A group of published UK-based authors and illustrators of picture books, children's and YA.
‘Second Cheapest on the Menu’ was one of the many books I never finished back in my twenties. It was conceived as an autobiographical celebration of holiday food. Here’s its story.
I was ten when we went abroad as a family for the first time. I remember my mum carefully cutting the rind off a camembert at an autoroute service station. (“Is it meant to be like that?” we asked, staring open-mouthed as she prodded it dubiously.)
I guess my parents got wise to France pretty quickly, though. We went every year from then on. After each day’s driving, they took turns unfolding the big map and colouring in the roads we’d travelled on. By the time I was fifteen, the map was full, and every time we went out to eat, we’d choose the ripest roqueforts we could find just to prove we were seasoned explorers.
The family’s eating out rule was an unspoken one, but studiously observed. You could have anything on the menu, as long as it was the cheapest, or second cheapest, in its category. So dad could begin the meal by opening the menus and saying, with a flourish, “Choose whatever you want boys!”
A few seconds later he’d be selecting himself the onion soup and the poulet frites, and the message was as clear as if he’d communicated it using a series of handy flags.

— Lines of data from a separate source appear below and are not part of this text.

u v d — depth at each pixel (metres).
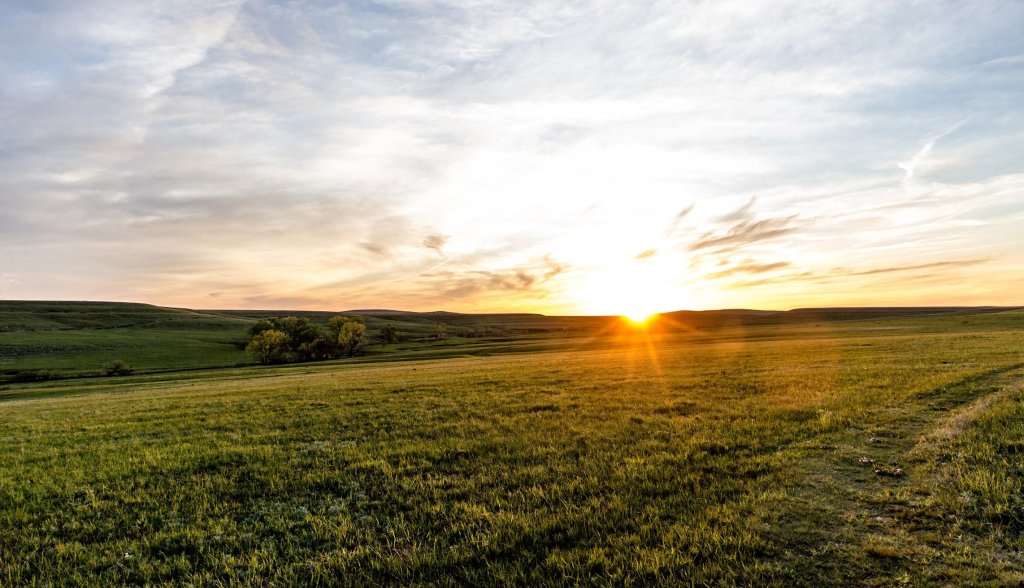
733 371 25.75
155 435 15.57
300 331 109.44
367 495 9.22
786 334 87.56
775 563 6.04
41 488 10.33
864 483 8.41
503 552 6.75
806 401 15.76
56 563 7.22
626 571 6.09
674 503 8.01
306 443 13.45
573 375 27.62
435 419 15.94
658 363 33.53
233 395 25.61
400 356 88.94
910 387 16.80
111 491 10.02
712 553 6.36
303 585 6.27
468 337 158.75
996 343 32.47
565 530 7.31
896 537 6.51
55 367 99.62
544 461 10.60
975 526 6.64
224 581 6.55
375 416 16.94
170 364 103.56
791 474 8.99
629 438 12.12
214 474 10.95
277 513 8.58
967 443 9.84
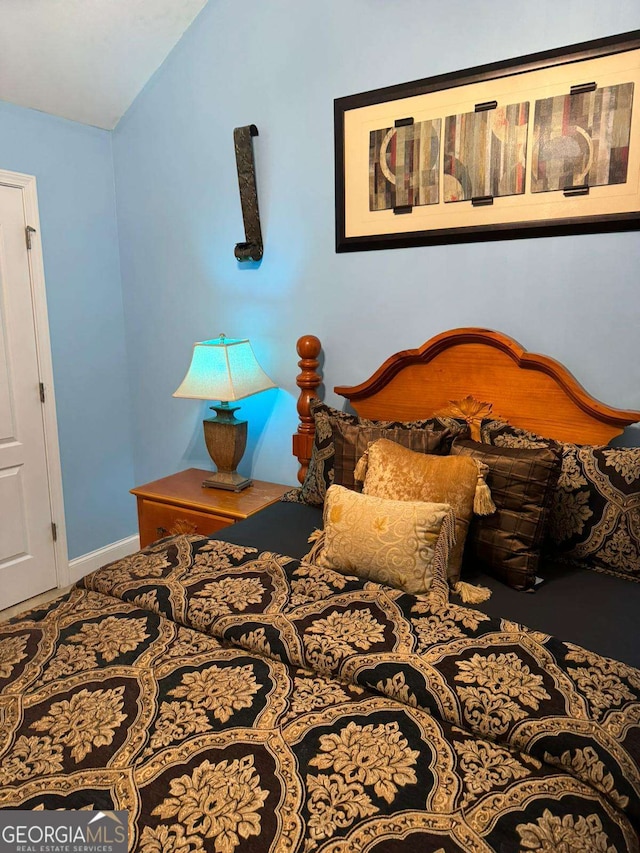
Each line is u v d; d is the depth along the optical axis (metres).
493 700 1.05
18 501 2.79
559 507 1.71
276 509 2.22
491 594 1.55
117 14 2.37
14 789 0.92
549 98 1.90
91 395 3.06
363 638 1.24
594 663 1.14
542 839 0.82
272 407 2.72
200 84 2.63
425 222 2.19
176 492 2.62
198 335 2.92
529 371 2.00
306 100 2.38
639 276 1.86
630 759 0.93
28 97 2.56
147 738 1.01
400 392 2.28
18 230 2.65
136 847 0.81
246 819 0.85
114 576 1.58
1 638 1.33
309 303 2.54
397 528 1.52
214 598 1.42
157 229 2.94
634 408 1.92
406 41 2.12
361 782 0.92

We chose cheap.
The second-cheapest-on-the-menu rule lasted five years. Then, one night, our world collapsed.
We were in a bistro near a campsite. It was a cool little place with red-and-white chequered table cloths; candles jammed in wine bottles; wall-mounted plates, carafes of local booze, lots of noise. The five of us sat and dad said, “Choose anything you want boys!” whilst, naturally, semaphoring his expectation that we’d go for the salad and the goats’ cheese and bacon tart. The waiter came over. I was eldest so I chose first. I went for the salad and the tart.
Then it happened. My brother smacked his lips, placed the menu carefully on the table, fixed the waiter with an innocent gaze, and ordered a steak, medium rare, with mushroom sauce and frites on the side. There was a terrified silence. Everyone looked at dad.
He nodded, and with that gesture, the world changed.
When my brother’s steak arrived, we stared at it. My tart was suddenly rendered as colourless and unappetising as a photocopy. Jon offered the meat around in carefully sliced morsels.
It was heavenly.
Anyway. Imagine if you will ‘Second Cheapest on the Menu’ by Fletcher Moss, a combination of childhood memoir and comic road-movie in which I travel those autoroutes again, paying homage to the family rule and only choosing the cheapest meals available in bistros and cafes up and down France. It’s got ‘hit’ written all over it, folks.
Or something close to ‘hit’, anyway.
Fletcher Moss was an Alderman of Manchester who upon his death over a century ago, bequeathed a beautiful botanical gardens to the people of the city; a noble and generous gesture. This Fletcher Moss has significantly less to recommend him – he’s an Assistant Headteacher at a school in Greater Manchester who needed a pseudonym for the writing he fits in between lesson planning, marking and rattling around the M60 in his second-hand Citroen. He lives in Manchester with his wife and young daughter. He is working on his second and third novels at the same time – surely a recipe for disaster if ever there was one.